Tarihçi değilim ama tarihi çok severim; tarih yazımında önemli bir kural “yazanın yapana sadık” olmasıdır.
Ne yazık ki sosyal medyada bu kurala pek uyulmuyor, bir tarihte “yâdında mı sen ağlıyorken gülüyordu âlem/ öyle bir ömür sür ki ölümün sana olsun hande âleme matem” diye bir sözü araştırırken “o söz Mehmet Akif Ersoy’a aittir” diyen bir öğretmene rastlamıştım. Öğretmenliğine mi hayıflansam Mehmet Akif Ersoy zamanında yaşam kelimesinin kullanılmadığını bilmemesine mi, şaşırmış kalmıştım.

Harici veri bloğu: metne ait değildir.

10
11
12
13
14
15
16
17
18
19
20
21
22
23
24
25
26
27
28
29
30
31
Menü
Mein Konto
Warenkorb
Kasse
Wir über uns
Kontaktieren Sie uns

Geçenlerde yine bir büyük yanlışa rast geldim sosyal medyada başında Gazi Ahmet Muhtar Paşa bulunan Büyük Kabineden söz ederken tarihleri karıştırmıştı
Büyük Kabine işbaşındayken Enver Paşa, Mustafa Kemal Paşa, Kuşçubaşı Eşref Bey, Ali Çetinkaya ve diğer İttihatçı genç subaylar Libya’da İtalyanlara karşı savaşıyorlardı.
Enver Paşa bir dostuna “anavatan tehlikede, dönmem gerek ama bu insanlar bize güvendiler, nasıl yalnız bırakabiliriz” diye mektuplar yazıyordu.
Sonunda yurda döndüler ve meşhur Babıali Baskınını geçekleştirdiler.
Babıali baskını sıradan bir darbe değildir, bir avuç inanmışın, bir kahramanlar gurubunun “ölümü göze alarak” gerçekleştirdiği vatan sevdası dolu bir efsanedir.
İttihatçı genç subaylar yurda döndüklerinde Edirne 165 gün süren kahramanca bir savunmadan sonra teslim olmak zorunda kalmıştı.